*** EXERCISE PASSAGE ***

Before this thesis gives an overview of the several cultural dimensions, back­ground information is provided regarding the research Geert Hofstede did, and it exhibits basic assumptions of the cultural dimensions.

Between 1960 and 1970, Hofstede conducted an extensive survey within the IBM conglomerate to confirm findings regarding national cultural differences that were being anticipated. Today’s division of the world into distinct nation states was developed in the mid-twentieth century. Thus, cultural borders are not inevitably congruent with national borders. Hofstede was aware of this inconsistency and acknowledged that it would be more accurate to consider societies rather than nation states. Whereas nation states were formed and are continually in the pro­cess of formation, societies developed organically. However, Geert Hofstede con­siders the classification of cultural differences by means of national borders as the only applicable criterion (Hofstede et al. 2010). Even before Hofstede identified cultural dimensions, A. Inkeles and D. Levinsion were able to discern three erite- ria to differentiate cultural differences in several societies. Namely, the relation to authority, the individual’s concept of masculinity and feminity[11] and the ways of dealing with conflicts (Hofstede et al. 2010). Later, Hofstede was able to confirm all three criteria and incorporate those in his dimensions.

*** End of EXERCISE PASSAGE ***

▸ ASSIGNED TASK 1
From the rows below, arrange the lines from the one containing "Mobile Car Wash Near Los" up to and including the one containing "All this and" as a JSON list of strings, one string per line with blank lines omitted. Leave the pictures out.

*** RECORDS SUPPLIED ***

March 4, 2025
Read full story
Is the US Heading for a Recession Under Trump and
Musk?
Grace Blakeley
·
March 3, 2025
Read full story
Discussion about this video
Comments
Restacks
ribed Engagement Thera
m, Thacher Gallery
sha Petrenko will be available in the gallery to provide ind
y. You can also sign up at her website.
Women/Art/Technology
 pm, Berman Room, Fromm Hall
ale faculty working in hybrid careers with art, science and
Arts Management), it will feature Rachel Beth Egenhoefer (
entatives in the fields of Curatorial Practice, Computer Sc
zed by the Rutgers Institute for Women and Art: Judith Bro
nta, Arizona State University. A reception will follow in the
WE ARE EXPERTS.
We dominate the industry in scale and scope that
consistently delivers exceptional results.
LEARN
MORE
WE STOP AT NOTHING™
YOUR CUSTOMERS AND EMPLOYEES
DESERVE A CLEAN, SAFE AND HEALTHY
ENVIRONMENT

*** End of RECORDS SUPPLIED ***
*** RECORDS SUPPLIED ***

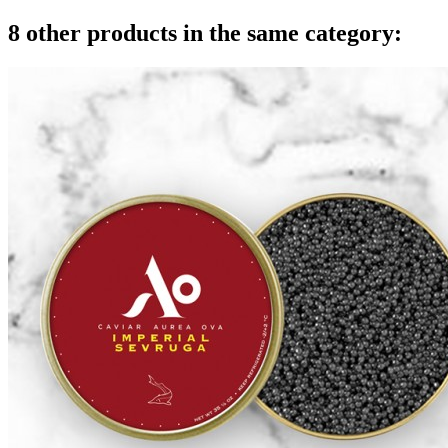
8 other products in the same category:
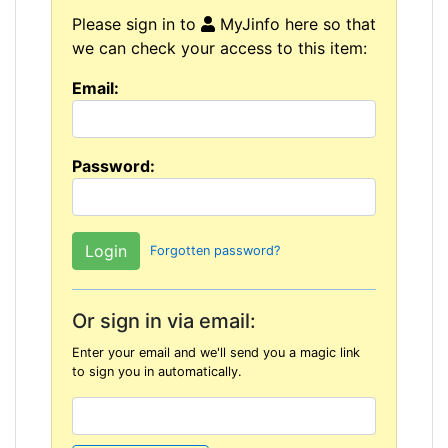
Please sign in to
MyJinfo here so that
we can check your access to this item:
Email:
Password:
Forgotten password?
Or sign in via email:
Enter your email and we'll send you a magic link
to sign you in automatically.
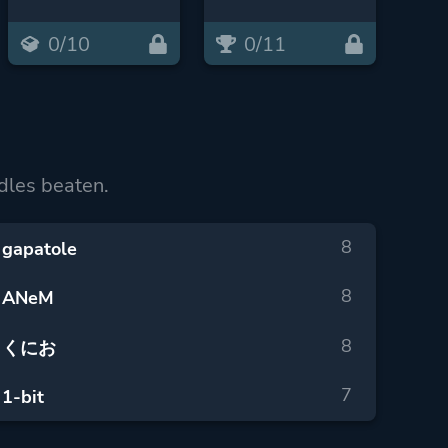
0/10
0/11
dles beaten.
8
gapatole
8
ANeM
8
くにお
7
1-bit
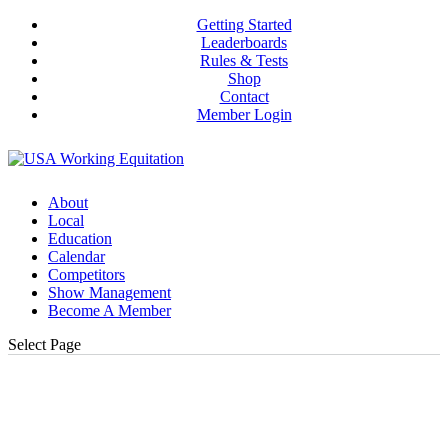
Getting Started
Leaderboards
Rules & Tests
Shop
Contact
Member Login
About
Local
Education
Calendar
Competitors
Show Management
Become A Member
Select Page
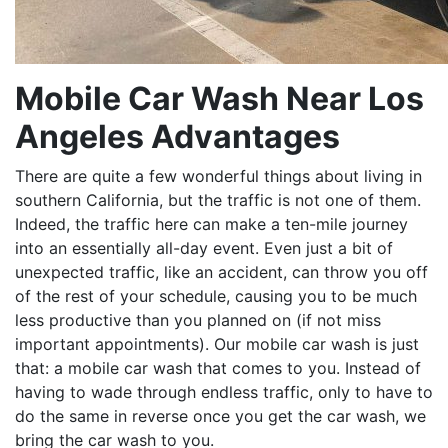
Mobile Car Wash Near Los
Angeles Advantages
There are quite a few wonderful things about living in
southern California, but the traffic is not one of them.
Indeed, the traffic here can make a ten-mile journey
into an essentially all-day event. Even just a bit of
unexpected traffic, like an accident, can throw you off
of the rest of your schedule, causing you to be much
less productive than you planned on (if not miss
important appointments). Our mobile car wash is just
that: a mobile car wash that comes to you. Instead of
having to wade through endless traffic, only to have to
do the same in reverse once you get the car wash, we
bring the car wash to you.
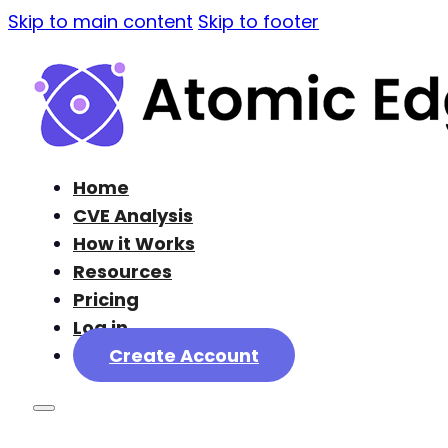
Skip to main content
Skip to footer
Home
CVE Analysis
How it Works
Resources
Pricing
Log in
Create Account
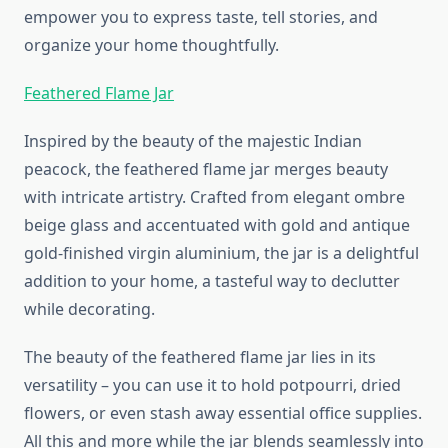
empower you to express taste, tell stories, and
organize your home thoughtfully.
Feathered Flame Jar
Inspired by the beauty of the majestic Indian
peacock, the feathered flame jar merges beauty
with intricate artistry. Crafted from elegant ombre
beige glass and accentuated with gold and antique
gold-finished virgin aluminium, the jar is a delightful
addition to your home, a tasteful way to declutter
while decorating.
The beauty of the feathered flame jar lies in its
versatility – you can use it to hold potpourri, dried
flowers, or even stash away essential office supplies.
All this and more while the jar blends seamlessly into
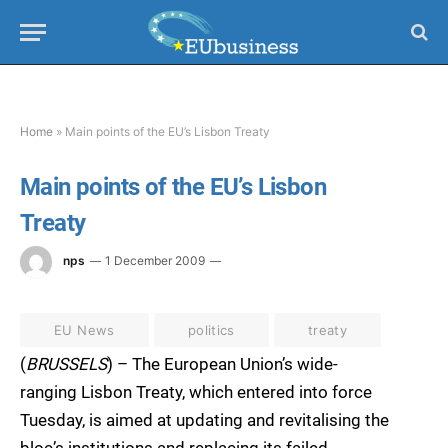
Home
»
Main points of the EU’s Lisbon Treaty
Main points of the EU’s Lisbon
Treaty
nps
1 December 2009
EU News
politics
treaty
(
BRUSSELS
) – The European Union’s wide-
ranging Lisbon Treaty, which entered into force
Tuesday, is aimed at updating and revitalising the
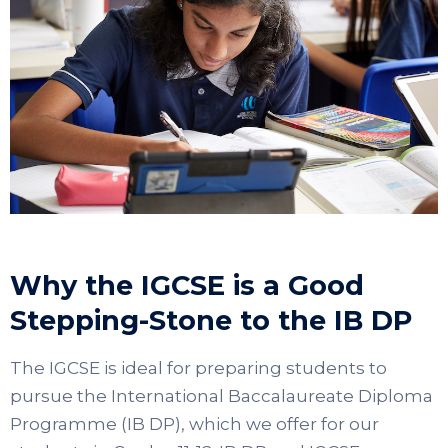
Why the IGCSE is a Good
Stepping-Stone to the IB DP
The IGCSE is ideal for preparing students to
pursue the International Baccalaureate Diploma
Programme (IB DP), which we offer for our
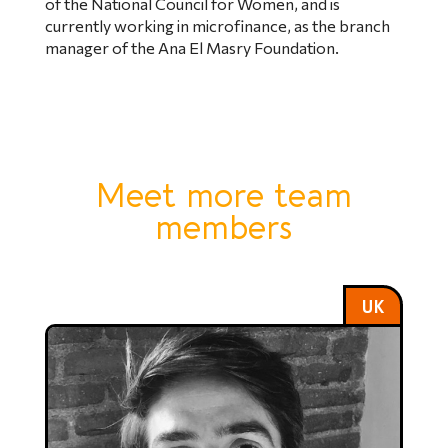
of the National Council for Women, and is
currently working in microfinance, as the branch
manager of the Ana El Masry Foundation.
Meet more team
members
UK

*** End of RECORDS SUPPLIED ***

▸ ASSIGNED TASK 2
Answer these about the passage on Hofstede's research:
(a) Within which conglomerate, and between which years, did Hofstede conduct his survey?
(b) When was today's division of the world into distinct nation states developed?
(c) What does Hofstede consider the only applicable criterion for classifying cultural differences?

▸ YOUR RESPONSE 1
[
  "Mobile Car Wash Near Los",
  "Angeles Advantages",
  "There are quite a few wonderful things about living in",
  "southern California, but the traffic is not one of them.",
  "Indeed, the traffic here can make a ten-mile journey",
  "into an essentially all-day event. Even just a bit of",
  "unexpected traffic, like an accident, can throw you off",
  "of the rest of your schedule, causing you to be much",
  "less productive than you planned on (if not miss",
  "important appointments). Our mobile car wash is just",
  "that: a mobile car wash that comes to you. Instead of",
  "having to wade through endless traffic, only to have to",
  "do the same in reverse once you get the car wash, we",
  "bring the car wash to you.",
  "Skip to main content",
  "Skip to footer",
  "Home",
  "CVE Analysis",
  "How it Works",
  "Resources",
  "Pricing",
  "Log in",
  "Create Account",
  "empower you to express taste, tell stories, and",
  "organize your home thoughtfully.",
  "Feathered Flame Jar",
  "Inspired by the beauty of the majestic Indian",
  "peacock, the feathered flame jar merges beauty",
  "with intricate artistry. Crafted from elegant ombre",
  "beige glass and accentuated with gold and antique",
  "gold-finished virgin aluminium, the jar is a delightful",
  "addition to your home, a tasteful way to declutter",
  "while decorating.",
  "The beauty of the feathered flame jar lies in its",
  "versatility – you can use it to hold potpourri, dried",
  "flowers, or even stash away essential office supplies.",
  "All this and more while the jar blends seamlessly into"
]

▸ YOUR RESPONSE 2
(a) Within IBM, between 1960 and 1970.
(b) In the mid-twentieth century.
(c) The classification of cultural differences by means of national borders.